Mon film va participer, j’espère, à contribuer à changer les mentalités. Je trouve déjà que, depuis le jugement, les médias ne sont plus aussi convenus sur le sujet. Il y a moins cette assimilation, dite ou non, de musulman égale terroriste, ce qui les empêchait de critiquer. Or, ce n’est pas la même chose de critiquer une religion que de critiquer des personnes.
Et puis, vous savez, même les gens bien intentionnés, s’ils n’ont pas la possibilité de critiquer, ça enferme, et on se tourne à ce moment là vers les seuls à émettre un discours non convenu, l’extrême-droite.

Le droit d’exercer la critique est donc démocratique. Qu’en pense la partie adverse ?

L’important, pour eux, était de canaliser l’indignation dans un tribunal, en venant demander réparation. D’éviter que ça dégénère dans la rue. Cela participe à l’apaisement de la société française.
Là, la machine judiciaire est un exemple extraordinaire, c’est dire à une partie « vous êtes dans le jeu », « vous faites partie de la société française ».
Réellement, Dalil Boubakeur ne tenait pas à ce procès, il y a été contraint par la pression.

Pour finir, vous avez eu du mal à produire votre film. Est-il bien diffusé, le sera-t-il plus tard dans des écoles par exemple ?

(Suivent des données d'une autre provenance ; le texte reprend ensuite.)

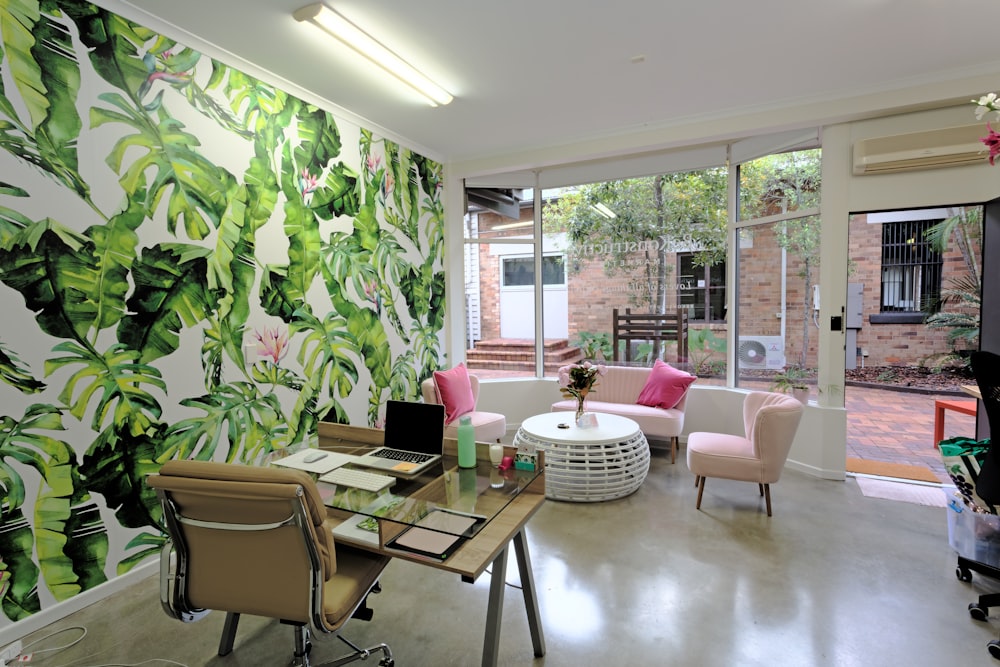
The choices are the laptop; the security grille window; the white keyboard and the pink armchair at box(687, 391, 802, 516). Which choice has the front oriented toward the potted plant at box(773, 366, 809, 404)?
the security grille window

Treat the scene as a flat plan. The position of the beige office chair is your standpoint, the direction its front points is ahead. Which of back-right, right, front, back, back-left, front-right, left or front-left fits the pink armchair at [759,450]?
front-right

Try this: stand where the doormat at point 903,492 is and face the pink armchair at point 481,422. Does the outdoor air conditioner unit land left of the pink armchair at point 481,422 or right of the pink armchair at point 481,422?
right

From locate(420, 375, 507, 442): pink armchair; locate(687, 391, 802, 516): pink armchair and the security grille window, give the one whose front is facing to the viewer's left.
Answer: locate(687, 391, 802, 516): pink armchair

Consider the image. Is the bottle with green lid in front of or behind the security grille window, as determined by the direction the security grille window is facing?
in front

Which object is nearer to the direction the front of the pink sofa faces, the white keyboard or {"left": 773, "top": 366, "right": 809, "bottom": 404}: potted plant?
the white keyboard

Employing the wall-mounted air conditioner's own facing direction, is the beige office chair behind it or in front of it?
in front

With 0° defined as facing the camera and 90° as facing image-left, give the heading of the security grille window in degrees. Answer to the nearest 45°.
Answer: approximately 0°

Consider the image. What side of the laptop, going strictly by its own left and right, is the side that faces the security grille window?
back

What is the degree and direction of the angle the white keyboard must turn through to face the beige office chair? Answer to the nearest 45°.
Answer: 0° — it already faces it

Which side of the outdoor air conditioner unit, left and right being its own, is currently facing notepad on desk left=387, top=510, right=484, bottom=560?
front

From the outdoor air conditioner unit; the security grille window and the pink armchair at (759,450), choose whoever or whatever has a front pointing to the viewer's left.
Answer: the pink armchair

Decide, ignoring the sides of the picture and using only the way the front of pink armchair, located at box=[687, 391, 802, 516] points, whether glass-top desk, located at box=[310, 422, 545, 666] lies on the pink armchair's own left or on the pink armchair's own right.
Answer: on the pink armchair's own left

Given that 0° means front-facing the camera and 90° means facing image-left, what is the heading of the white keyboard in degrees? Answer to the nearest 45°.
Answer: approximately 45°

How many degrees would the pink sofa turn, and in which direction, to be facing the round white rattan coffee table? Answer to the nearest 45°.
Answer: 0° — it already faces it

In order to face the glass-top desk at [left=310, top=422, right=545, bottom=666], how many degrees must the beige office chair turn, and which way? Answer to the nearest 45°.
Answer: approximately 45° to its right
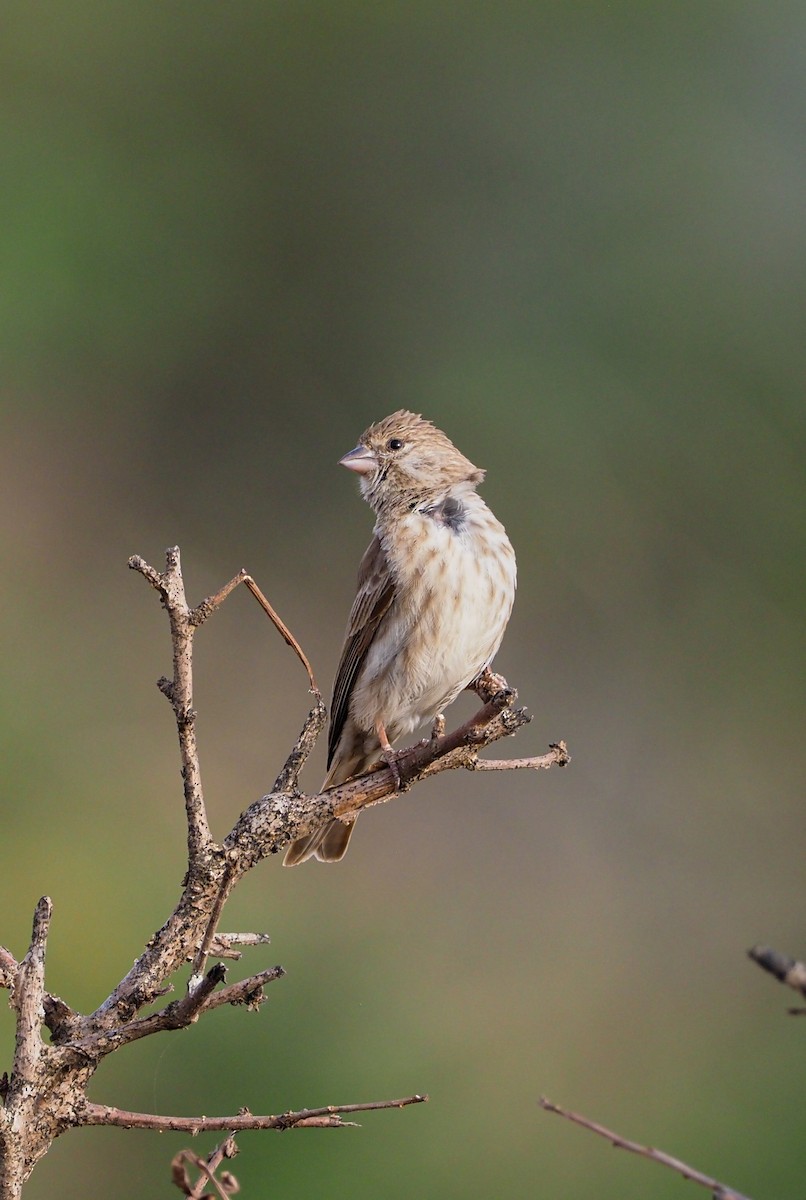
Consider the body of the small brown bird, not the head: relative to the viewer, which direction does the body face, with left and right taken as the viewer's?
facing the viewer and to the right of the viewer
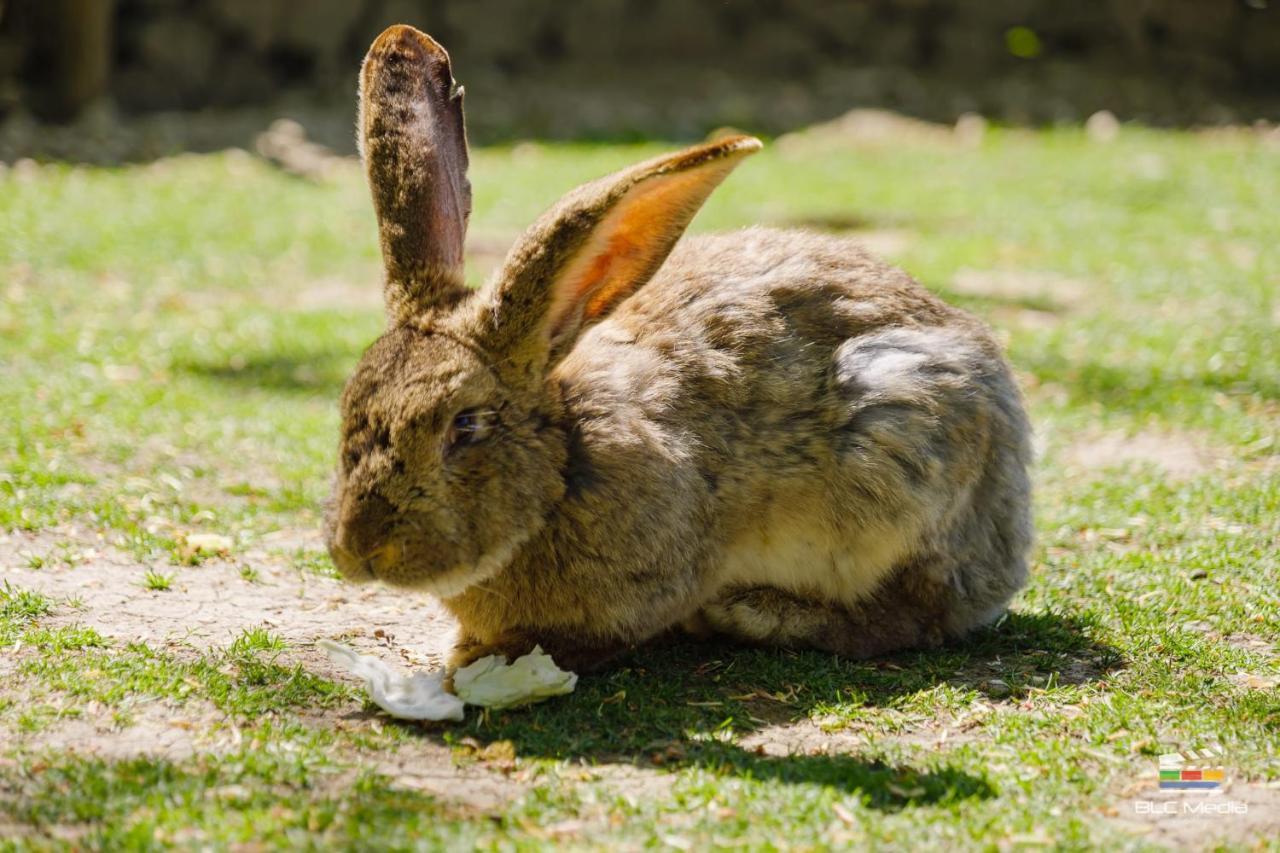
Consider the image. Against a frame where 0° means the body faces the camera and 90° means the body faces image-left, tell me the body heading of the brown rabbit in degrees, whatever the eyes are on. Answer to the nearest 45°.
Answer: approximately 45°

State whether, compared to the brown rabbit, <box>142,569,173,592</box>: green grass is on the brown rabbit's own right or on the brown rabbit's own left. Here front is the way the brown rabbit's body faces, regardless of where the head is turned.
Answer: on the brown rabbit's own right
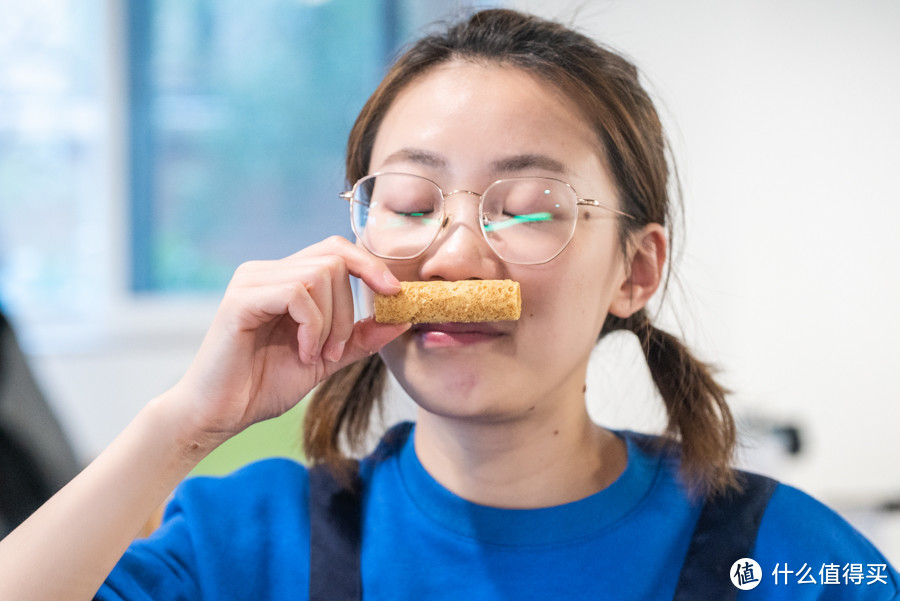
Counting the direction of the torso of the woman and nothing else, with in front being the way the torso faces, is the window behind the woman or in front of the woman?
behind

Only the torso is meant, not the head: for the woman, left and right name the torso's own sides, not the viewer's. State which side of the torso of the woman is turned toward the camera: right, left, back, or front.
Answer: front
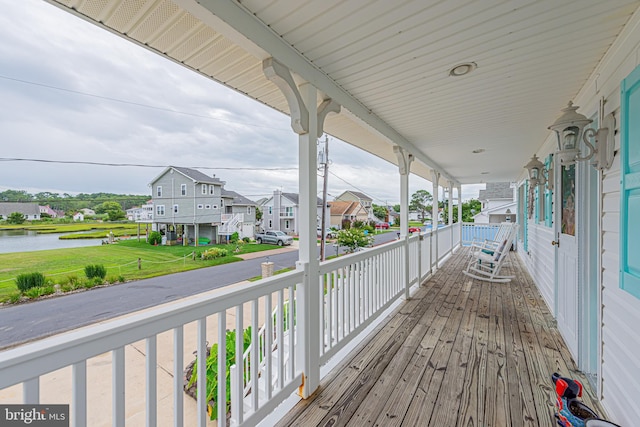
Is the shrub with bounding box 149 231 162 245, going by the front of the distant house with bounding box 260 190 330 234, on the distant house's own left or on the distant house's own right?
on the distant house's own right

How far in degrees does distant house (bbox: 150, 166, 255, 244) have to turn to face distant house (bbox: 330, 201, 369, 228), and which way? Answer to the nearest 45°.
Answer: approximately 90° to its left

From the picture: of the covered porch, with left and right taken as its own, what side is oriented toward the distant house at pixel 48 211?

Je le souhaite, ce peut être une sorte de boîte à outils intellectuels.
En fait, au départ, j’ai décidé de le produire moi-même car les financeurs ( les groupes télés) ne souhaitaient pas s’y engager. Depuis, ils sont revenus, et le film passera sur Canal et plus tard sur France 2.
Et pour tout de suite, au cinéma dans une soixantaine de salles, ce qui est beaucoup pour un documentaire. Tant mieux, les gens y auront plus facilement accès.